店のVMDはゆとりを持ったコーナーを作り、お客が見やすいよう工夫している

 来店客は30代後半~50代で、キャリア層だけでなく母娘で来店するお客も多い。リピーターも初めて来店するお客も大切な「顧客として接する」ようにしているという松本さん。洋服を選ぶときの好みは人それぞれで、販売員が提案した商品やスタイリングがお客にとって好みとは限らない。だからこそ「お客様の理想と自分の提案が一致した時が一番楽しいし、そうなった人ほどリピーターになってくれる」と話す。

 試着の際には、商品単品ではなくコーディネートで着ることを勧めている。例えば、レザーのジャケットは着こなしが難しいアイテムのため、その日の服装にただ合わせてもしっくりこない場合がある。そこでお客のニーズを聞いてジャケットに合う商品も一緒に提案し、理想のイメージに近づけることがポイントだ。さらに一つだけではなく色々なコーディネートが出来ることを見せ、購入の後押しもしている。

 コーディネートを気に入って、セットで購入したお客は「おしゃれだねって褒めてもらったから、またコーディネートして欲しい」と次の来店につながることも多いという。

 スタッフ教育では「商品について学ぶことやスタイリングのバリエーションを増やすこと」などの基本を徹底している。基本だからこそ、お客が販売員を信頼してくれるかどうかの決め手になるからだ。試着した時に「なんか違うな」「ありきたりだね」などの声を聞いたときには、どこが違うのか、どういうものが欲しいかなど「積極的に質問をして具体的な情報を引き出して次の提案につなげる」ように伝えている。そうすることでスタッフ一人ひとりに考える力が付くようにしている。

「インディヴィ」京阪百貨店守口店店長 久永絵美さん

親身にとことん寄り添う

「お客様への興味を強く持つことが共感のある対話につながります」と久永さん

 京阪百貨店守口店は近隣住民の利用が多く、毎日のように来店する顧客が多い。同規模の「インディヴィ」の他店と客単価に大きな差はないが、来店回数が多いのが特徴だ。それはオケージョンへの対応がしっかりしていることの証明でもある。困った時や悩んでいる人への応対の満足度が高いからこそ、信頼も高まり、日常着でも選ばれる店となる。だからこそ久永さんは、絶えず「いかに親身に相談相手になれるか」を心がける。

 気になる商品を手に取った時が、あいさつを兼ねた声掛けの始めとなる。それは「少しでも早くお手伝いをしたい」気持ちからだ。百貨店では多くのブランドの中から買う服を決めきれずに、迷いながら来店する人が多い。百貨店は他の業態よりサービスへの期待レベルが高く「そのレベルに達していなければ店頭には立てない」と久永さんは言う。だからこそ「一緒に服を選ぶという姿勢で、お客様が納得するまであきらめず、とことん寄り添う。決して悩みを残したまま帰さない」のが百貨店の接客だと言う。

 こうした姿勢に加え商品知識も重要になる。素材にこだわったものは、家庭洗濯できないものが多い。そうしたデメリットもきちんと説明する。ただし素材の良さゆえなど、商品の魅力でもあることを忘れず伝える。
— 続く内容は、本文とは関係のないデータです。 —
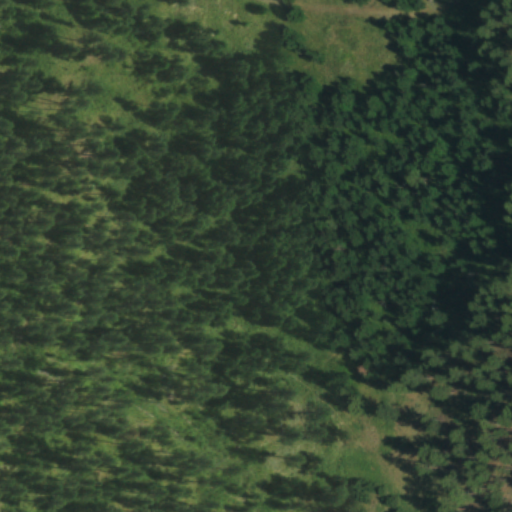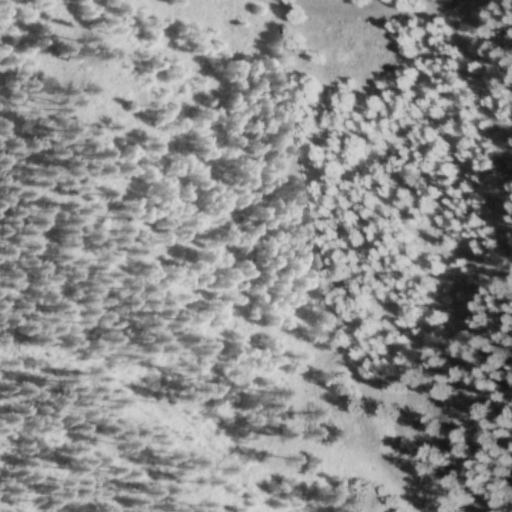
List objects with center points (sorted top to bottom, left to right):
road: (358, 10)
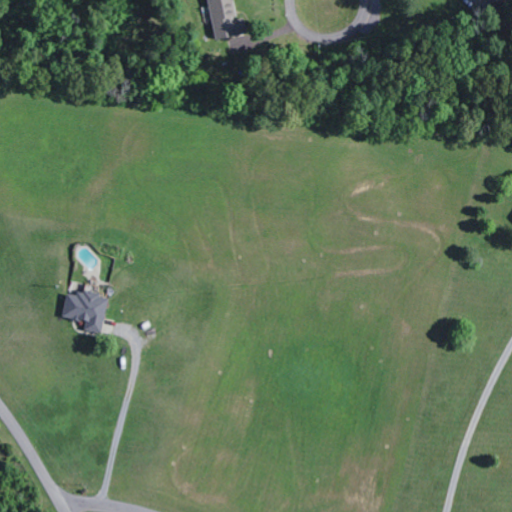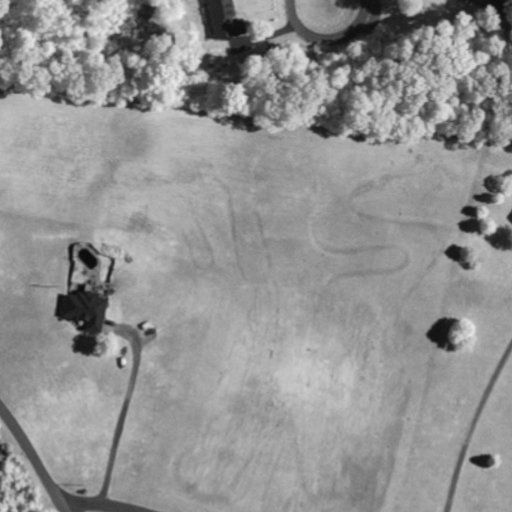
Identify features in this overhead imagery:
building: (504, 7)
building: (228, 20)
building: (88, 310)
road: (33, 457)
road: (96, 504)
 近隣の顧客が多いため、急な購買の必要に駆られることがある。そうした時でも必ず試着を勧める。「イメージが違うと残念な思いになる。そうした気持ちにさせたくない」からだ。急ぎで試着ができない時などは、トルソーと実際の着用ではサイズ感や胸の開き具合などが変わることをきちんと伝える。相手の視線に立ち、親身で丁寧な応対への努力を重ねることがクレームの少ない、信頼度の高い店を作っていく。